Modus operandi similaire
Mais peu importe que la journaliste n’ait absolument rien à se reprocher. Comme précédement, une simple information, même fausse, suffit à mettre en branle des milliers de militants proches de la droite nationaliste hindoue, qui orchestrent de vastes campagnes de haine et d’intimidations. Dans un troisième temps, avec la publication de ses données personnelles, Rana Ayyub est aussi systématiquement ciblée par des menaces et des intimidations physiques, faisant peser de lourds risques sur son intégrité physique.

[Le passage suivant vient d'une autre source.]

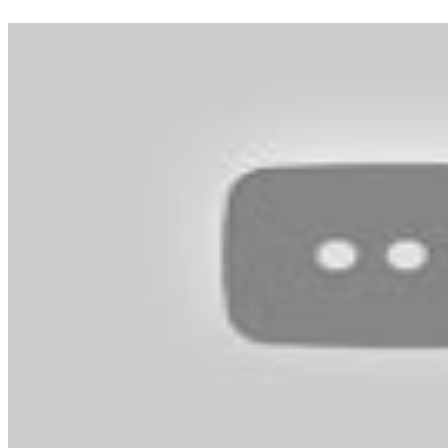
機&電影票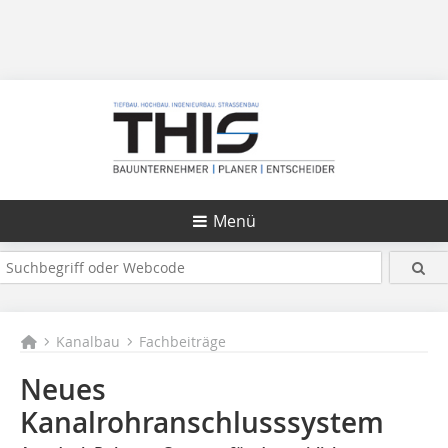
Menü
Kanalbau
Fachbeiträge
Neues
Kanalrohranschlusssystem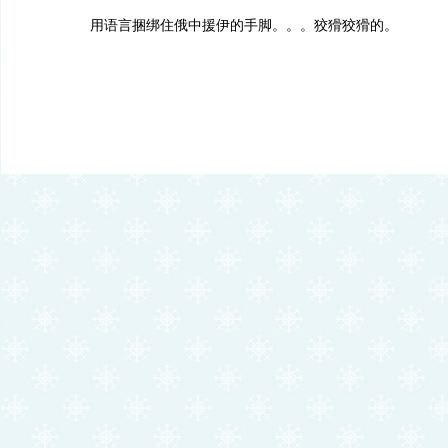
用语言捆绑住俄中援伊的手脚。。。狡猾狡猾的。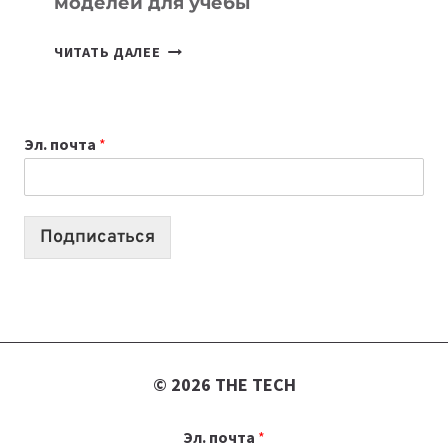
моделей для учебы
КАКОЙ
ЧИТАТЬ ДАЛЕЕ
НОУТБУК
ВЫБРАТЬ
К
Эл. почта
*
УЧЕБНОМУ
ГОДУ
2026:
10
Подписаться
ЛУЧШИХ
МОДЕЛЕЙ
ДЛЯ
УЧЕБЫ
© 2026 THE TECH
Эл. почта
*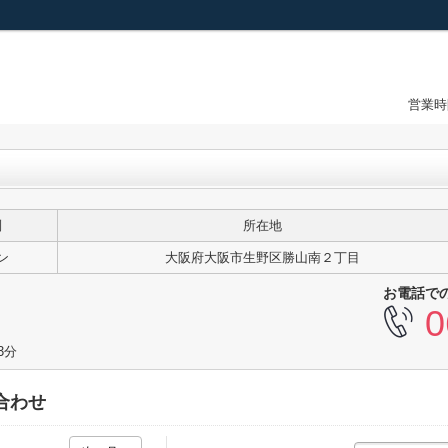
営業時
別
所在地
ン
大阪府大阪市生野区勝山南２丁目
お電話で
0
3分
合わせ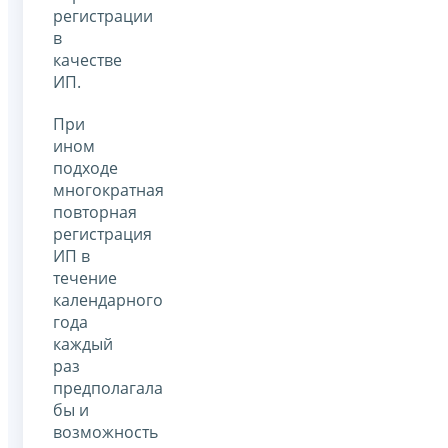
регистрации
в
качестве
ИП.
При
ином
подходе
многократная
повторная
регистрация
ИП в
течение
календарного
года
каждый
раз
предполагала
бы и
возможность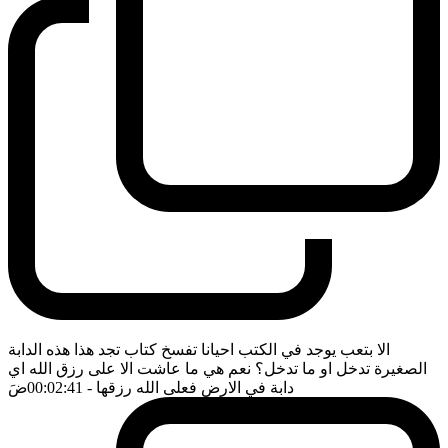
الا بتعب يوجد في الكتب احيانا تفسخ كتاب تجد هذا هذه الدابة
الصغيرة تدخل او ما تدخل؟ نعم هي ما عاشت الا على رزق الله اي
دابة في الارض فعلى الله رزقها
- 00:02:41
ضَ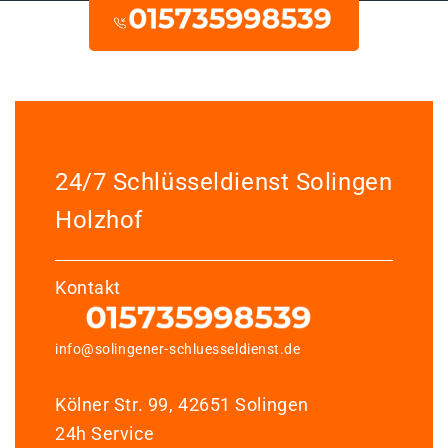
24/7 Schlüsseldienst Solingen
Holzhof
Kontakt
info@solingener-schluesseldienst.de
Kölner Str. 99, 42651 Solingen
24h Service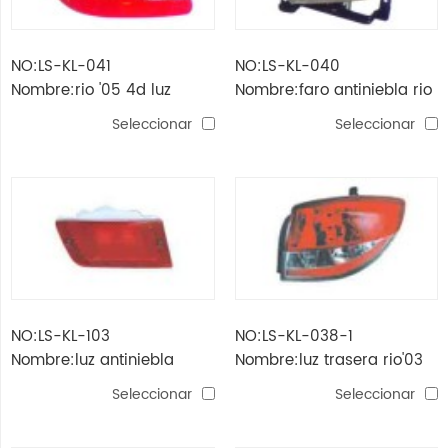
NO:LS-KL-041
NO:LS-KL-040
Nombre:rio '05 4d luz
Nombre:faro antiniebla rio
trasera
'05 4d
Seleccionar
Seleccionar
NO:LS-KL-103
NO:LS-KL-038-1
Nombre:luz antiniebla
Nombre:luz trasera rio'03
trasera rio'03
(crystal0
Seleccionar
Seleccionar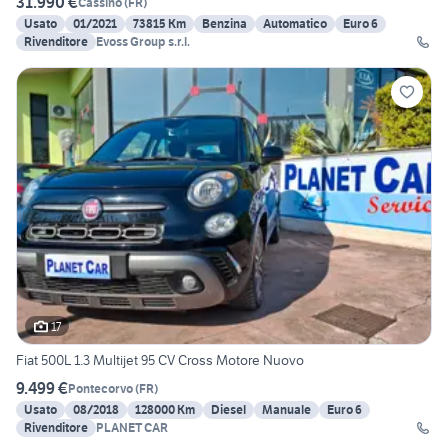
31.990 €
Cassino
(
FR
)
Usato
01/2021
73815 Km
Benzina
Automatico
Euro 6
Rivenditore
Evoss Group s.r.l.
17
Fiat 500L 1.3 Multijet 95 CV Cross Motore Nuovo
9.499 €
Pontecorvo
(
FR
)
Usato
08/2018
128000 Km
Diesel
Manuale
Euro 6
Rivenditore
PLANET CAR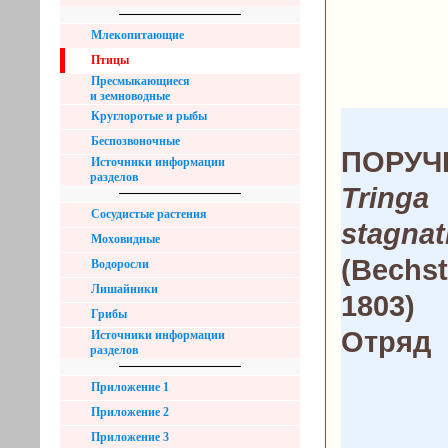
Млекопитающие
Птицы
Пресмыкающиеся
и земноводные
Круглоротые и рыбы
Беспозвоночные
ПОРУЧ
Источники информации
разделов
Tringa
Сосудистые растения
stagnati
Моховидные
(Bechst
Водоросли
Лишайники
1803)
Грибы
Отряд
Источники информации
разделов
Приложение 1
Приложение 2
Приложение 3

Mais cette fois, les habituels messages de menaces en ligne et par téléphone se sont accompagnés, selon la journaliste, de traques, de harcèlement physique et de menaces verbales.
“Nous appelons les autorités de New Delhi à intervenir urgemment pour protéger Rana Ayyub et faire en sorte que ceux qui orchestrent les campagnes de haine qui la visent soient poursuivis, déclare le responsable du bureau Asie-Pacifique de RSF, Daniel Bastard. La passivité des autorités indiennes face aux attaques répétées dont la journaliste est la cible est telle qu’elles seront tenues responsables de toute violence physique qui la viserait. Le cauchemar qu’elle traverse doit cesser.”
Appels aux meurtre répétés
En juin dernier, Rana Ayyub et les journalistes Saba Naqvi et Mohammed Zubair, furent l’objet d’une plainte déposée par la même police de Ghaziabad pour “conspiration criminelle”, après qu’ils eurent simplement commenté une vidéo sur Twitter. Cette plainte avait été suivie de nombreux appels aux meurtres.
En novembre 2019, RSF avait fermement condamné le comportement de la police d’Amethi, une ville également située dans l’Uttar Pradesh, qui avait menacé Rana Ayyub de poursuite judiciaire à la suite d’un message sibyllin sur les réseaux sociaux. Une menace qui s’était, là aussi, accompagnée d’une effroyable campagne de haine en ligne et d’appels au meurtre.
En avril 2018, toujours selon RSF, c’est la publication d’un faux tweet lui attribuant des propos invraisemblables selon lesquels elle soutiendrait des violeurs d’enfants, qui avait déclenché un effroyable déchaînement de haine sur les réseaux sociaux - avec force insultes sexistes, vidéos pornographiques trafiquées et - déjà - appels au meurtre.
Justice introuvable
Face à la violence de ce type de campagne, RSF a saisi en urgence, dès novembre 2018, la Rapporteure spéciale des Nations unies contre les exécutions extrajudiciaires, sommaires ou arbitraires. A la suite de cette action, cinq représentants des Nations unies ont adressé un courrier au gouvernement indien pour lui demander d’agir.
Des milliers de journalistes indiens ont commémoré, il y a quelques jours, le quatrième anniversaire de l’assassinat de Gauri Lankesh, abattue devant son domicile de Bangalore le 5 septembre 2017, vraisemblablement par des militants de l’extrême droite nationalistes hindoue.
Ce meurtre sauvage avait été précédé de campagnes de menaces en ligne contre la journaliste. Malgré l’arrestation de plusieurs suspects, la tenue d’un procès pour juger cet assassinat a été régulièrement repoussée.
L’Inde se situe à la 142e place sur 180 pays dans le Classement mondial de la liberté de la presse établi en 2021 par RSF.